AI extraction built around how CMS content actually works

Pith isn't a generic PDF reader. It's an extraction pipeline designed to produce CMS-native structured content.

Features

Extraction templates

Tell the AI exactly what to find

Define a template with field names, types, and plain-English instructions for the AI. Text, numbers, dates, booleans, arrays — Pith maps each field to your CMS schema before a single page is processed.

Templates are reusable across documents. Set it up once for administrative orders and run every new filing through the same template automatically.

Start building templates

Confidence scoring

Know what the AI is uncertain about — before it ships

Every extracted field comes with a confidence score from 0 to 100. High-confidence fields can auto-approve. Low-confidence fields get flagged for human review.

Color-coded indicators make the review interface fast. Editors only touch what actually needs attention.

CMS connectors

Content arrives as native CMS data — not HTML

When Pith pushes to Sanity, body content becomes proper Portable Text blocks. Images become references. Related documents resolve to typed references in your schema.

No post-processing, no copy-paste, no HTML cleanup. Your CMS gets the structured data it was designed to hold.

Reference resolution

Cross-document relationships — handled automatically

Pith detects when a document references another document in your CMS and resolves it to a proper typed reference.
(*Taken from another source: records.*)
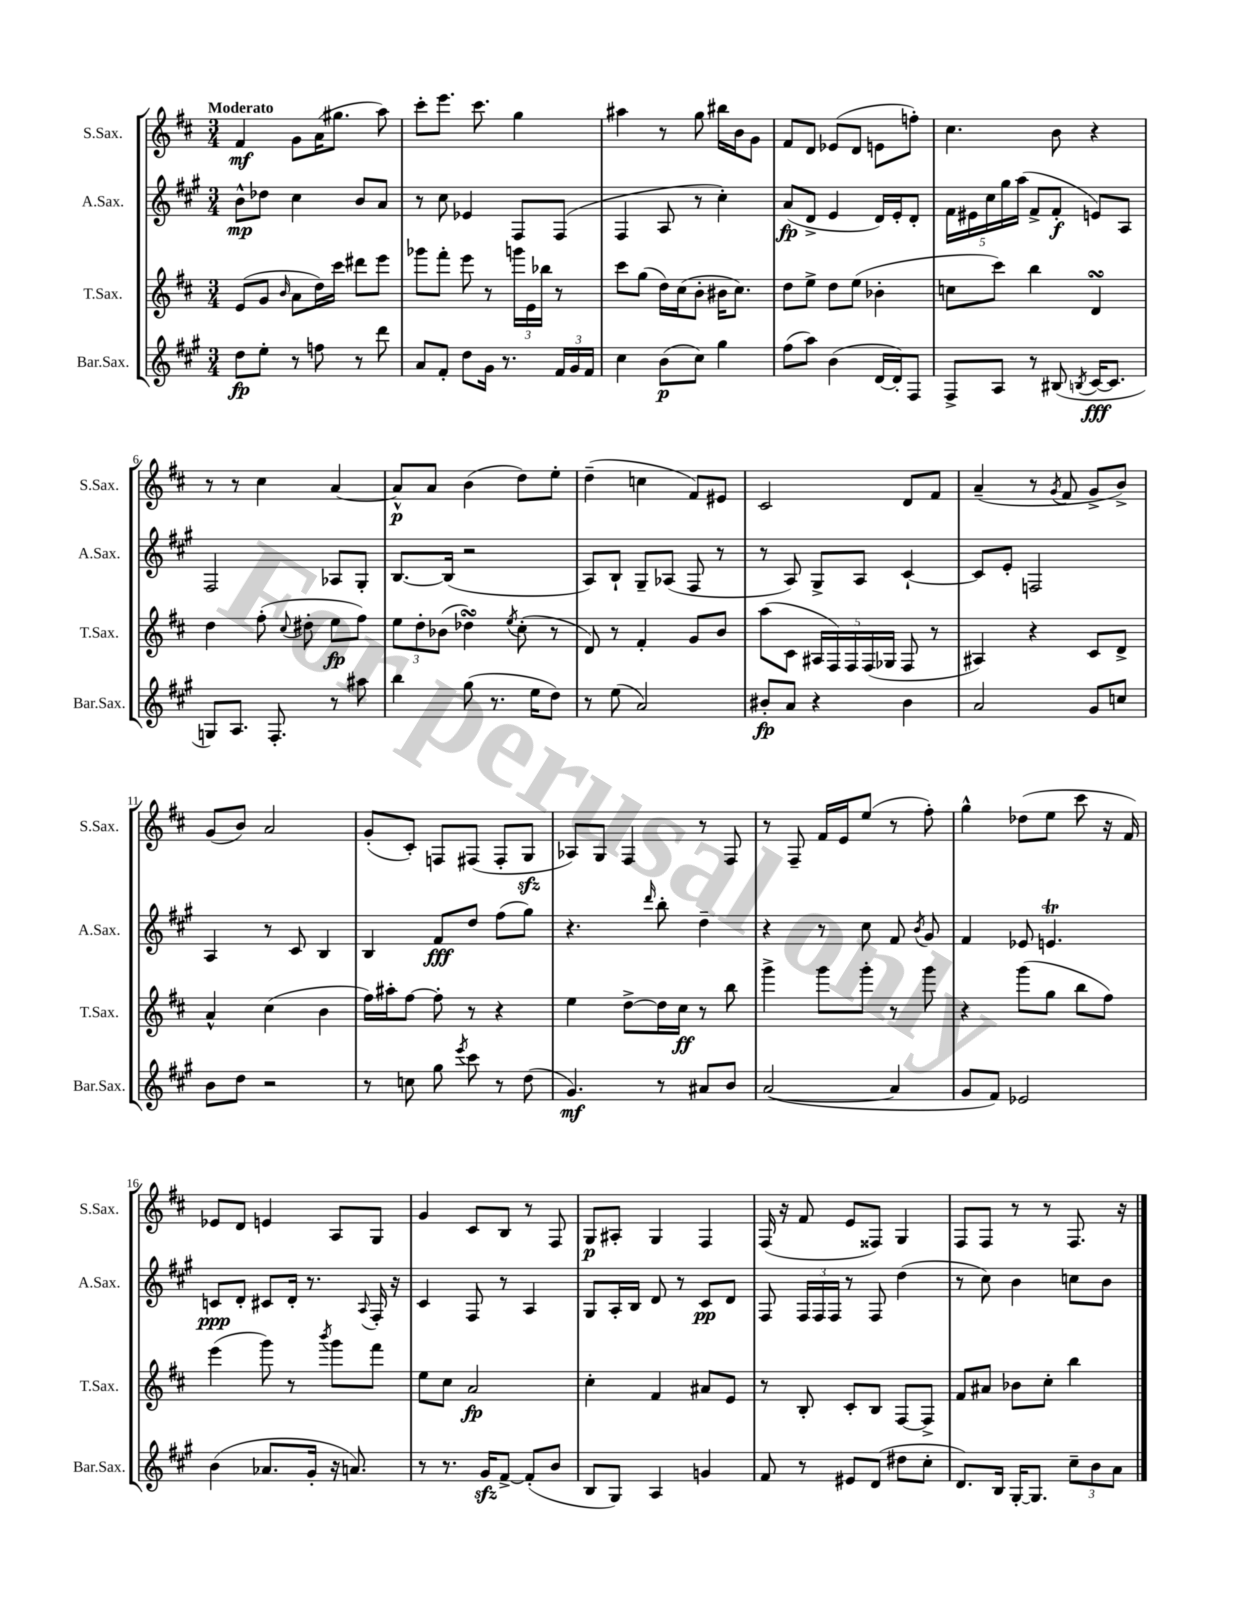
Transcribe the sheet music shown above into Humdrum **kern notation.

**kern	**kern	**kern	**kern
*staff4	*staff3	*staff2	*staff1
*clefG2	*clefG2	*clefG2	*clefG2
*k[f#c#g#]	*k[f#c#]	*k[f#c#g#]	*k[f#c#]
*M3/4	*M3/4	*M3/4	*M3/4
8dd\L	(8e/L	8b^^\L	4f#/
8ee'\J	8g/J	8dd-\J	.
.	16qqb/	.	.
8r	8a\L	4cc#\	8g\L
8ff\	16dd\L)	.	(16a\K
.	16ccc#\JJ	.	8.gg#\J
8r	8ddd#\L	8b/L	.
8ddd\	8eee\J	8a/J	8aa\)
=	=	=	=
8a/L	8ggg-\L	8r	8ccc#'\L
8f#'/J	8fff#'\J	8cc#\	8.eee\J
8dd\L	8eee\	4e-/	.
.	.	.	8.ccc#\
16g#\Jk	8r	.	.
8.r	.	.	.
.	24ggg\LL	8F#/L	4gg\
.	24e\	.	.
.	24bb-\JJ	.	.
24f#/LL	8r	(8F#/J	.
24g#/	.	.	.
24f#/JJ	.	.	.
=	=	=	=
4cc#\	8ccc#\L	4F#/	4aa#\
.	(8gg\J	.	.
(8b\L	16dd\LL)	8A/	8r
.	(16cc#\J	.	.
8cc#\J)	8b'\J	8r	8gg\
4gg#\	16b#\LK	4cc#'\)	16bb#\LL
.	8.cc#\J)	.	16b\J
.	.	.	8g\J
=	=	=	=
(8ff#\L	8dd\L	(8a/L	8f#/L
8aa\J)	8ee^\J	8d^/J	8d/J
(4b\	8dd\L	4e/	(8e-/L
.	(8ee\J	.	8d/J
[16d/LL	4b-'\	16d/LL)	8e\L
16d'/]J)	.	16e'/J	.
8F#/J	.	8d'/J	8ff'\J)
=	=	=	=
8F#^/L	8cc\L	20f#\LL	4.cc#\
.	.	20e#\	.
.	.	20cc#\	.
8A/J	8ccc#\J)	.	.
.	.	20gg#\	.
.	.	(20aa\JJ	.
8r	4bb\	8f#^/L	.
(8B#/	.	8f#'/J	8b\
8qB/	.	.	.
[16c#/LK	4d/	8e/L)	4r
8.c#/]J	.	.	.
.	.	8A/J	.
=	=	=	=
8G/L)	4dd\	2F#/	8r
8.A/J	.	.	8r
.	(8ff#'\	.	4cc#\
8.F#'/	.	.	.
.	8qqcc#/	.	.
.	8dd#'\	.	.
8r	8ee\L	8A-/L	[4a/
8aa#\	8ff#\J)	8G#'/J	.
=	=	=	=
4bb\	12ee\L	[8.B/L	8a^^/]L
.	12dd'\	.	.
.	.	.	8a/J
.	(12b-\J	.	.
.	.	(16B/]Jk	.
(8gg#\	4dd-\)	2r	(4b\
8.r	.	.	.
.	8qee/	.	.
.	(8cc#'\	.	8dd\L)
16ee\LK	.	.	.
8dd\J)	8r	.	8ee'\J
=	=	=	=
8r	8d/)	8A/L)	(4dd~\
(8ee\	8r	8B`/J	.
2a/)	4f#'/	8G#~/L	4cc\
.	.	(8A-/J	.
.	8g/L	8F#/	8f#/L)
.	8b/J	8r	8e#/J
=	=	=	=
8b#'/L	(8aa\L	8r	2c#/
8a/J	8c#\J	8A/)	.
4r	20A#/LL	8G#^/L	.
.	20F#/)	.	.
.	20F#/	.	.
.	.	8A/J	.
.	(20F#/	.	.
.	20G-/JJ	.	.
4b#\	8F#/	[4c#`/	8d/L
.	8r	.	8f#/J
=	=	=	=
2a/	4A#/)	8c#/]L	(4a~/
.	.	8e'/J	.
.	4r	2F/	8r
.	.	.	8qg/
.	.	.	8f#/
8g#/L	8c#/L	.	8g^/L
8cc/J	8d^/J	.	8b^/J)
=	=	=	=
8b\L	4a^^/	4A/	(8g/L
8dd\J	.	.	8b/J)
2r	(4cc#\	8r	2a/
.	.	8c#/	.
.	4b\	4B/	.
=	=	=	=
8r	16ff#\LL)	4B/	(8g'/L
.	16aa#'\J	.	.
8cc\	[8ff#\J	.	8c#'/J)
8gg#\	8ff#'\]	8f#/L	8F/L
8qeee/	.	.	.
8ccc#\	8r	8dd/J	(8F#/J
8r	4r	(8ff#\L	8F#'/L
(8dd\	.	8gg#\J)	8G/J
=	=	=	=
4.g#/)	4ee\	4.r	8A-/L)
.	.	.	8G/J
.	[8dd^\L	.	4F#/
.	.	16qqddd/	.
8r	16dd\]L	8bb'\	.
.	16cc#\JJ	.	.
8a#/L	8r	4dd~\	8r
8b/J	8bb\	.	8F#/
=	=	=	=
([2a/	4ggg^\	4r	8r
.	.	.	8F#~/
.	8ggg\L	8r	16f#/LL
.	.	.	16e/J
.	8ggg'\J	8cc#\	(8ee/J
4a/]	8r	8f#/	8r
.	.	8qb/	.
.	8ggg\	8g#/	8ff#'\)
=	=	=	=
8g#/L	4r	4f#/	4gg^^\
8f#/J)	.	.	.
2e-/	(8ggg\L	8e-/	(8dd-\L
.	8gg\J	4.e/	8ee\J
.	8bb\L	.	8ccc#\
.	8ff#\J)	.	16r
.	.	.	16f#/)
=	=	=	=
(4b\	(4eee\	8c/L	8e-/L
.	.	8d'/J	8d/J
8.a-/L	8ggg\)	8c#/L	4e/
.	8r	16d'/Jk	.
16g#'/Jk	.	8.r	.
.	8qbbb/	.	.
16r	8ggg\L	.	8A/L
8.a/)	.	.	.
.	.	8qqA/	.
.	8fff#\J	16F#'/	8G/J
.	.	16r	.
=	=	=	=
8r	8ee\L	4c#/	4g/
8.r	8cc#\J	.	.
.	2a/	8F#/	8c#/L
16g#/LK	.	.	.
[8f#^/J	.	8r	8B/J
(8f#'/]L	.	4A/	8r
8b/J	.	.	8F#/
=	=	=	=
8B/L	4cc#'\	8G#/L	8G/L
8G#/J)	.	16A'/L	8A#'/J
.	.	16B/JJ	.
4A/	4f#/	8d/	4G/
.	.	8r	.
4g/	8a#/L	8c#/L	4F#/
.	8e/J	8d/J	.
=	=	=	=
8f#/	8r	8F#/	(16F#/
.	.	.	16r
8r	8B'/	24F#/LL	8f#/
.	.	24F#/	.
.	.	24F#/JJ	.
8e#/L	8c#'/L	8r	8e/L
(8d/J	8B/J	8F#/	8F##/J)
8dd#\L	[8F#/L	(4dd\	4G/
8cc#'\J	8F#^/]J	.	.
=	=	=	=
8.d/L)	8f#/L	8r	8F#/L
.	8a#/J	8cc#\)	8F#/J
16B/Jk	.	.	.
[16G#'/LK	8b-\L	4b\	8r
8.G#/]J	.	.	.
.	8cc#'\J	.	8r
12cc#~\L	4bb\	8cc\L	8.F#/
12b\	.	.	.
.	.	8b\J	.
12a\J	.	.	.
.	.	.	16r
==	==	==	==
*-	*-	*-	*-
Internal links, related content, parent-child relationships — all wired up at push time.

Batch processing

Hundreds of documents. Same pipeline.

Upload a folder of PDFs and let Pith work through them. Real-time progress tracking shows page counts, extraction status, and review queue depth as each document finishes.

Batch review lets you approve low-variance documents in bulk and focus manual time on exceptions.

Slug generation

Clean URLs configured for your CMS

Define slug rules with prefix support, multi-field composition, and custom separators. Pith generates clean, consistent URLs at push time — no manual slug entry, no duplicates.

More under the hood

PDF & Word support

Upload PDFs and .docx files. More formats on the roadmap.

Source citations

See which part of the source document each extracted value came from.

Inline editing

Edit any field in the review interface before approving.

Re-extract

Update your template and re-run extraction on any document without re-uploading.

Team review

Multiple reviewers can work through the queue simultaneously.

Usage tracking

See pages used this month, your limit, and a breakdown by project.